The IEA’s Stated Policies Scenario was used to derive our lower bound projections for energy CO2 emissions. This scenario assumes development of coal-fired generation in Nigeria; however, all recent coal plant projects have either been cancelled or shelved. Therefore, we have adjusted our lower bound to assume the coal generation in Stated Policies Scenario is met with renewable energy, in line with national targets. For the upper bound, IRENA’s Planned Energy Scenario was used for energy CO2 emissions. In our lower and upper bound, projections for energy CH4 and N2O are extended using recent historical trends.
We have adjusted the energy emission projections from the IEA’s Africa Energy Outlook 2019 to take into consideration the impact of the pandemic. We distilled the emission intensity (GHG emissions/GDP) from the pre-pandemic IEA scenario starting in 2019. This emission intensity estimate was then applied to the most recent GDP projections from the IMF for Nigeria that take into account the effect of the pandemic (IMF, 2022). As these estimates only cover 2022 to 2027, we used the average GDP growth projected by the IMF for 2022-2027 to extend the projections until 2035. Results were then harmonised to our 2021 estimate (see Historical emissions above).

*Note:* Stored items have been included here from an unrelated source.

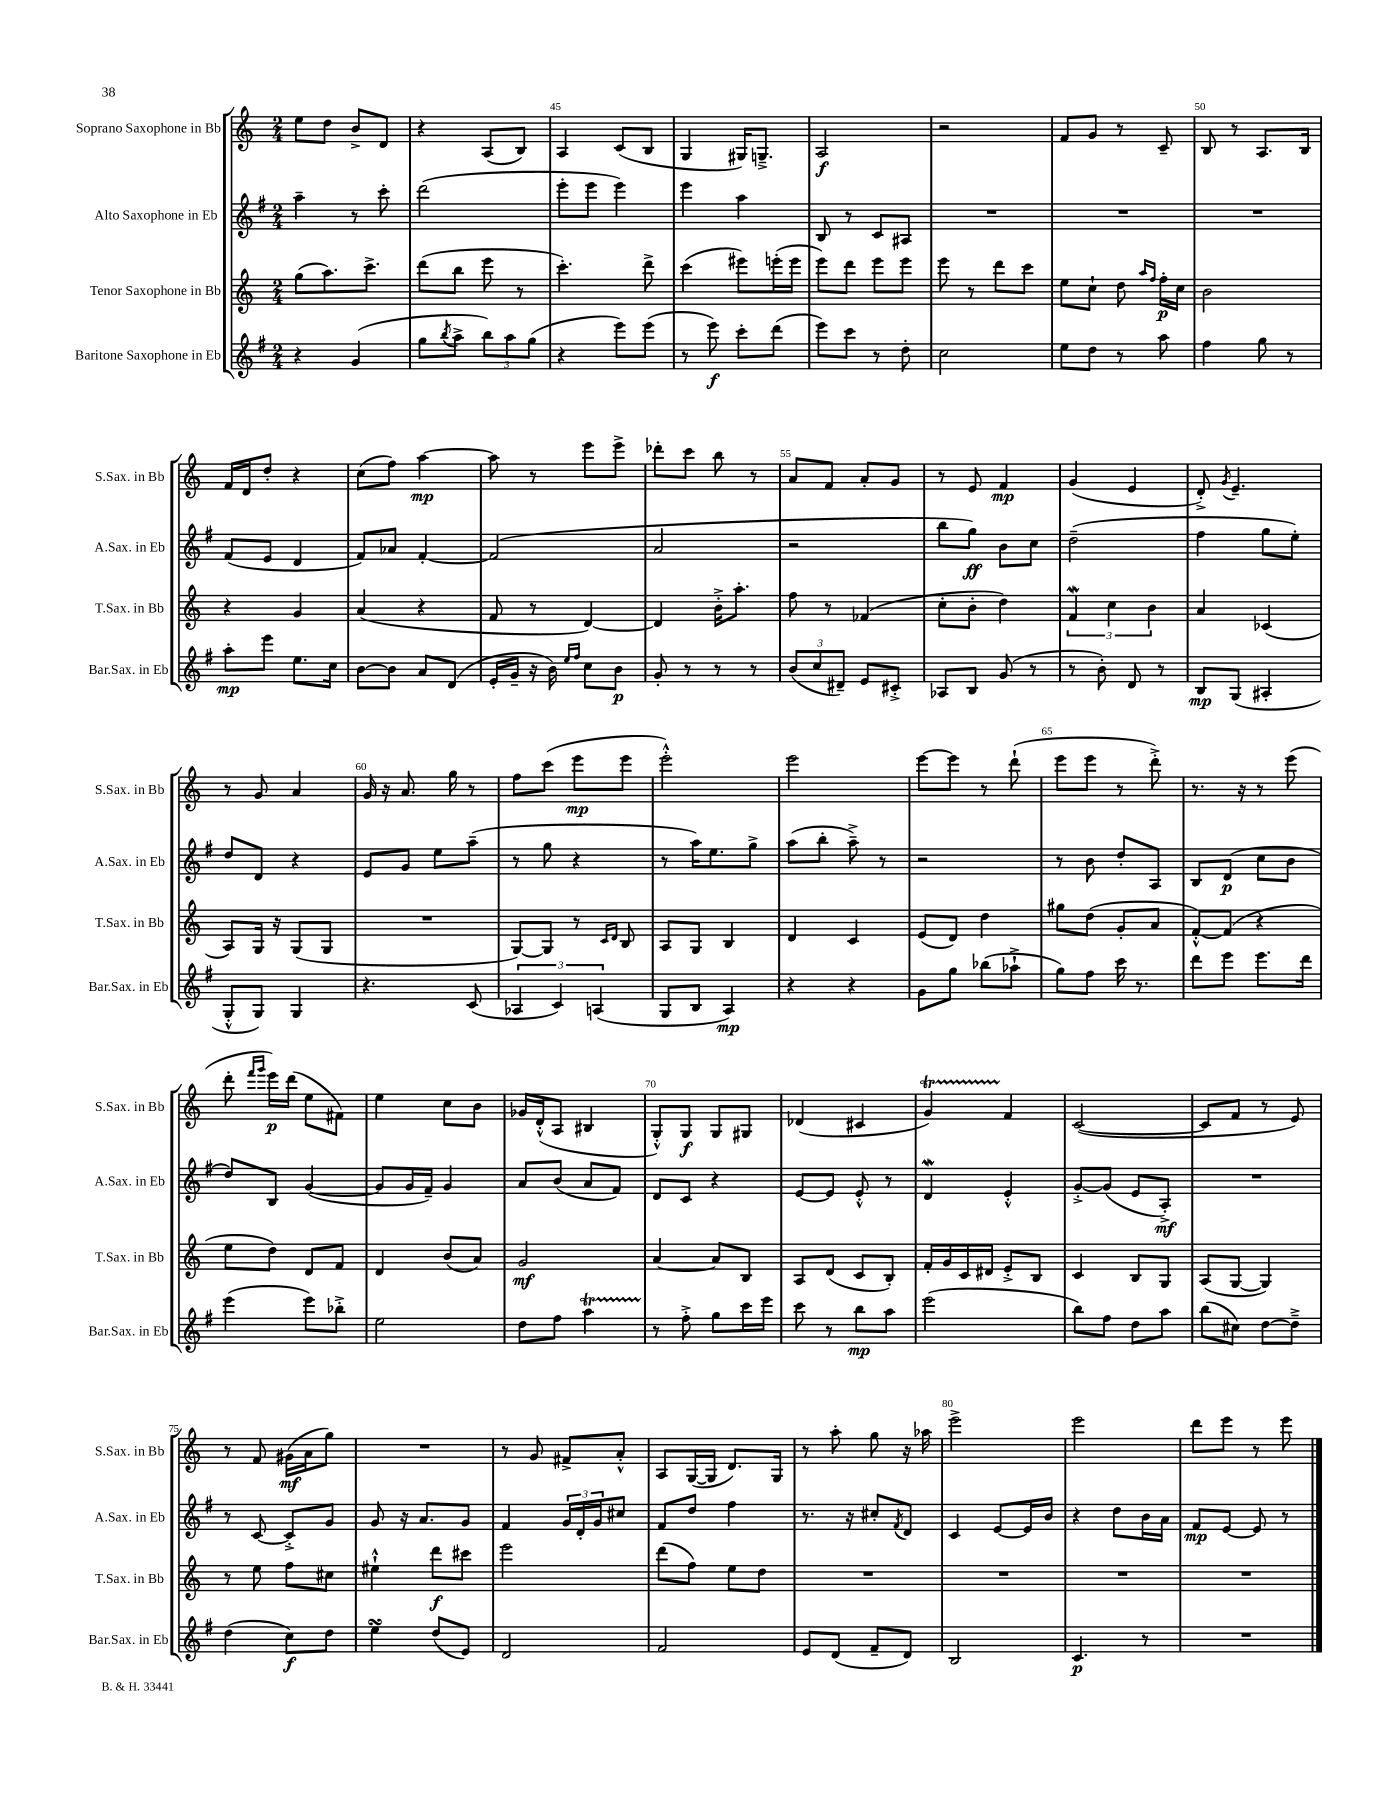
<<
\new StaffGroup <<
\new Staff = "s0" \with { instrumentName = "Soprano Saxophone in Bb" shortInstrumentName = "S.Sax. in Bb" } {
    \clef treble \key c \major \numericTimeSignature \time 2/4
    e''8 d''8 b'8-> d'8 |
    r4 a8( b8) |
    a4 c'8( b8 |
    g4 gis16) g8.---> |
    a2\f |
    r2 |
    f'8 g'8 r8 c'8-- |
    b8 r8 a8. b16 |
    f'16 d'16 d''8-. r4 |
    c''8( f''8) a''4~\mp |
    a''8 r8 e'''8 e'''8-> |
    des'''8-. c'''8 b''8 r8 |
    a'8 f'8 a'8-. g'8 |
    r8 e'8 f'4\mp |
    g'4( e'4 |
    d'8-.->) \acciaccatura { g'8 } e'4.-- |
    r8 g'8 a'4 |
    g'16 r16 a'8. g''16 r8 |
    f''8 c'''8( e'''8\mp e'''8 |
    e'''2-.-^) |
    e'''2 |
    e'''8~ e'''8 r8 d'''8-!( |
    e'''8 e'''8 r8 d'''8-.->) |
    r8. r16 r8 e'''8( |
    d'''8-. \grace { f'''16 g'''16 } e'''16\p) d'''16( e''8 fis'8) |
    e''4 c''8 b'8 |
    ges'16 d'16-.-^( a8 bis4 |
    g8-.-^) g8\f g8 gis8 |
    des'4( cis'4 |
    g'4\startTrillSpan) f'4\stopTrillSpan |
    c'2~( |
    c'8 f'8 r8 e'8) |
    r8 f'8 gis'16\mf( a'16 g''8) |
    R2 |
    r8 g'8 fis'8-> a'8-.-^ |
    a8 g16~( g16 d'8.) g16 |
    r8 a''8-. g''8 r16 aes''16 |
    e'''2-> |
    e'''2 |
    d'''8 e'''8 r8 e'''8 \bar "|." |
}
\new Staff = "s1" \with { instrumentName = "Alto Saxophone in Eb" shortInstrumentName = "A.Sax. in Eb" } {
    \clef treble \key g \major \numericTimeSignature \time 2/4
    a''4-- r8 c'''8-. |
    d'''2( |
    e'''8-. e'''8 e'''4) |
    e'''4 a''4 |
    b8 r8 c'8 ais8 |
    R2 |
    R2 |
    R2 |
    fis'8( e'8 d'4 |
    fis'8) aes'8 fis'4~-. |
    fis'2( |
    a'2 |
    r2 |
    b''8 g''8\ff) b'8 c''8 |
    d''2--( |
    fis''4 g''8 e''8-.) |
    d''8 d'8 r4 |
    e'8 g'8 e''8 a''8--( |
    r8 g''8 r4 |
    r8 a''16) e''8. g''8-> |
    a''8( b''8-. a''8--->) r8 |
    r2 |
    r8 b'8 d''8-. a8 |
    b8 d'8\p( c''8 b'8 |
    d''8) b8 g'4~( |
    g'8 g'16 fis'16--) g'4 |
    a'8 b'8( a'8 fis'8) |
    d'8 c'8 r4 |
    e'8~ e'8 e'8-.-^ r8 |
    d'4\mordent e'4-.-^ |
    g'8~-.-> g'8( e'8 a8-.->\mf) |
    R2 |
    r8 c'8~ c'8-.-> g'8 |
    g'8 r16 a'8. g'8 |
    fis'4 \tuplet 3/2 { g'16 d'16-. g'16 } cis''8 |
    fis'8 d''8 fis''4 |
    r8. r16 cis''8-. \acciaccatura { fis'8 } d'8 |
    c'4 e'8~ e'16 b'16 |
    r4 d''8 b'16 a'16 |
    fis'8\mp e'8~ e'8 r8 \bar "|." |
}
\new Staff = "s2" \with { instrumentName = "Tenor Saxophone in Bb" shortInstrumentName = "T.Sax. in Bb" } {
    \clef treble \key c \major \numericTimeSignature \time 2/4
    g''8( a''8.) c'''8.-> |
    d'''8( b''8 e'''8 r8 |
    c'''4.-.) d'''8-> |
    c'''4( eis'''8) e'''16-.( e'''16 |
    e'''8) d'''8 e'''8 e'''8 |
    e'''8 r8 d'''8 c'''8 |
    e''8 c''8-! d''8 \grace { a''16 f''16 } f''16-.\p c''16 |
    b'2 |
    r4 g'4 |
    a'4( r4 |
    f'8 r8 d'4~) |
    d'4 b'16-.-> a''8.-. |
    f''8 r8 fes'4( |
    c''8-. b'8-. d''4) |
    \tuplet 3/2 { f'4\mordent c''4 b'4 } |
    a'4 ces'4( |
    a8) g16 r16 g8( g8 |
    R2 |
    g8~) g8 r8 \grace { c'16 d'16 } b8 |
    a8 g8 b4 |
    d'4 c'4 |
    e'8( d'8) d''4 |
    gis''8 d''8( g'8-. a'8 |
    f'8~-.-^) f'8( r4 |
    e''8 d''8) d'8 f'8 |
    d'4 b'8( a'8) |
    g'2\mf |
    a'4~ a'8 b8 |
    a8 d'8( c'8 b8-.) |
    f'16-. g'16 c'16 dis'16 e'8-.-> b8 |
    c'4 b8 g8 |
    a8( g8~ g4) |
    r8 e''8 f''8 cis''8 |
    eis''4-!-^ d'''8\f cis'''8 |
    e'''2 |
    d'''8( f''8) e''8 d''8 |
    R2 |
    R2 |
    R2 |
    R2 \bar "|." |
}
\new Staff = "s3" \with { instrumentName = "Baritone Saxophone in Eb" shortInstrumentName = "Bar.Sax. in Eb" } {
    \clef treble \key g \major \numericTimeSignature \time 2/4
    r4 g'4( |
    g''8 \acciaccatura { b''8 } a''8-> \tuplet 3/2 { b''8) a''8 g''8( } |
    r4 e'''8) e'''8( |
    r8 e'''8\f) c'''8-. d'''8( |
    e'''8) c'''8 r8 d''8-. |
    c''2 |
    e''8 d''8 r8 a''8 |
    fis''4 g''8 r8 |
    a''8-.\mp e'''8 e''8. c''16 |
    b'8~ b'8 a'8 d'8( |
    e'16-. g'16-- r16 b'16) \grace { e''16 fis''16 } c''8 b'8\p |
    g'8-. r8 r8 r8 |
    \tuplet 3/2 { b'8( c''8 dis'8--) } e'8 cis'8-.-> |
    aes8 b8 g'8( r8 |
    r8 b'8-.) d'8 r8 |
    b8\mp g8( ais4-. |
    g8-.-^ g8) g4 |
    r4. c'8( |
    \tuplet 3/2 { aes4 c'4) a4( } |
    g8 b8 a4\mp) |
    r4 r4 |
    g'8 g''8 bes''8( aes''8-!-> |
    g''8) fis''8 c'''16 r8. |
    d'''8 e'''8 e'''8. d'''16 |
    e'''4( e'''8) bes''8-.-> |
    e''2 |
    d''8 fis''8 a''4\startTrillSpan |
    r8\stopTrillSpan fis''8-.-> g''8 c'''16 e'''16 |
    c'''8 r8 b''8\mp a''8 |
    e'''2( |
    b''8) fis''8 d''8 a''8 |
    b''8( cis''8) d''8~ d''8---> |
    d''4( c''8\f) d''8 |
    e''4\turn d''8( e'8) |
    d'2 |
    fis'2 |
    e'8 d'8( fis'8-- d'8) |
    b2 |
    c'4.\p r8 |
    R2 \bar "|." |
}
>>
>>
\layout { \context { \Score currentBarNumber = #43 \override BarNumber.break-visibility = ##(#f #t #t) barNumberVisibility = #(every-nth-bar-number-visible 5) } }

The IRENA Planned Energy Scenario already considers the impact of COVID-19.
Planned policy projections
Our planned policy scenario is based on the Energy Transition Plan (ETP) which Nigeria released in August 2022 and for which it will need international support to implement (Federal Republic of Nigeria, 2022).
We use the ETP growth rates for energy and industry emissions and the US EPA projection growth rates as proxies for the agriculture and waste sectors.
Global warming potentials
The CAT uses Global Warming Potential (GWP) values from the IPCC's Fourth Assessment Report (AR4) for all its figures and time series.